#### [GIVEN TEXT]
##############################

Peter Cohen HolistiCyber
Peter Cohen, Managing Director, EMEA

Red vs Blue – most people in cybersecurity agree that the gap between the two sides of the industry remains vast. Red-teams work with potent combinations of creativity, training, research, and industry kudos. This is just as well if they are to replicate the kind of attacks seen in the wild. The blue-team on the other hand has been left behind – rarely detecting their red-team colleagues until too late, if at all. This plays out in the real-world too, with average detection times at 200 days after an initial attack takes place.

Why does the Red Team vs. Blue Team divide exist?

There are several factors that combine together in creating this damaging imbalance:

  1. The red-team is typically revenue creating, which provides opportunities, training, and a quicker route to seniority. When compared with the blue team, who are typically treated as a cost center, are more junior and are often underinvested. It’s clear we aren’t in for a fair fight.
  2. Many companies outsource their blue team to an MSSP or detection and response service. As these companies scale they often become driven by a compliance and tick-box approach. This is an attempt to drive profit through standardization. Success is measured against a contractual SLA rather than by defending the business. This is in stark contrast to the red-team, whose singular objective – attack and compromise – is very clear.
  3. Red-teams are comprised of dedicated attack specialists who live and breathe their offensive capabilities and often push the limits of security research. Incident response teams however generally hold several security roles or are outsourced. Most organizations typically can’t cost-justify keeping a dedicated response team in-house. Furthermore, during a live incident, senior decision makers and technical specialists are drafted into the blue-team response team ad-hoc. This again contrasts with the red-team’s ‘always-on’ approach.

##############################

#### [RECORDED DATA]
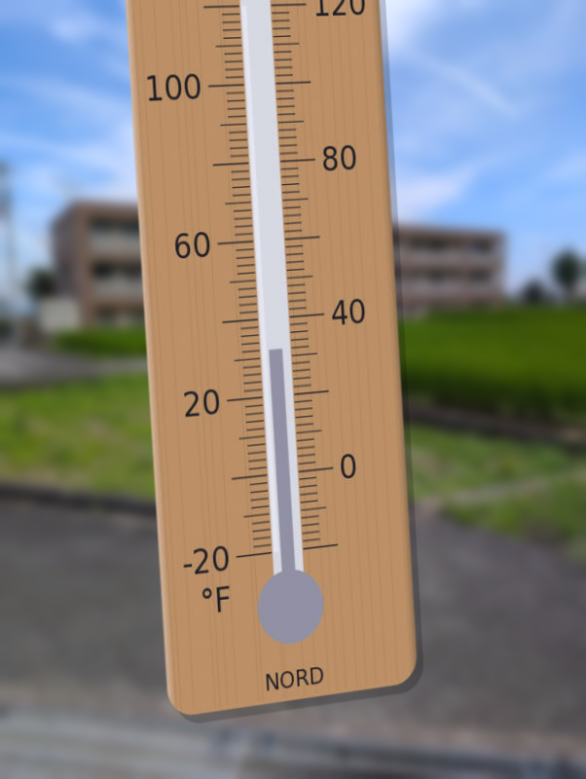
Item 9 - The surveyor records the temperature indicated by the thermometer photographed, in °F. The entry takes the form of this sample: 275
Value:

##############################

#### [JOB 1]
According to the red-team and blue-team text, what is the average real-world detection time after an initial attack?
#### [JOB 2]
Using the red-team and blue-team text, decide whether each statement agrees with it. Give yes or no for each, and quote the deciding words. (a) Blue teams are typically treated as a cost center. (b) Outsourced blue-team success is measured by how well the business is defended. (c) Most organizations keep a dedicated response team in-house.
#### [JOB 3]
Extend the red-team and blue-team text past its last sentence.
The lines above are separate material and unrelated to the text on red and blue teams.

#### [YOUR RESPONSE 1]
200 days after the initial attack takes place.

#### [YOUR RESPONSE 2]
(a) Yes: "who are typically treated as a cost center"
(b) No: "Success is measured against a contractual SLA rather than by defending the business."
(c) No: "Most organizations typically can’t cost-justify keeping a dedicated response team in-house."

#### [YOUR RESPONSE 3]
  4. The nature of red-team work drives creativity. It’s a problem-solving exercise with a dash of social engineering, cat-and-mouse, stealth, deep technical expertise and not a small amount of luck. When these combine successfully, the thrill can be unmatched anywhere in the professional arena. Now contrast with the blue-team, where a majority of analysts spend most of their time on mundane and repetitive tasks such as filtering alerts or analyzing logs. This naturally leads quickly to boredom, fatigue, and burnout.

red team blue team purple team

The solution

It’s relatively easy to write an article that merely highlights problems – and there’s enough of those in cybersecurity already. But what about solutions? What can we do, if anything, to solve these issues and actually start to level the playing field?

Team management

Many infosec professionals believe the answer partly lies in how blue-teams are siloed and managed. Indeed, the blue team structure often seen in the industry can be stifling and can create a lack of problem ownership. To overcome this, blue-team management should look to build a creative culture. Break open the old silos of level one / two / three analysts and allow people to take complete ownership of certain aspects of detection and response. Furthermore, there is an opportunity for blue-teams to adopt the excitement and adventure found in red-teams by adopting a purple-teaming approach. This leads to genuine security as well as business benefit. If you want quick wins, they are there to be had simply by keeping people moving. Rotate SOC analysts through other areas of infosec to reduce burnout and further upskill.

People development

Young people joining your blue-team are at the start of their cybersecurity careers and can quickly become disenchanted with the gruelling hours and underinvestment. This is shown in the capability cap and in staff turnover. Ensure your team can see a clear progression pathway. Investing in training and development is key to building an effective team. Too often, firms are reluctant to make these investments for fear that once skilled up, their people will leave. This approach all but guarantees long term systemic failure in defensive measures.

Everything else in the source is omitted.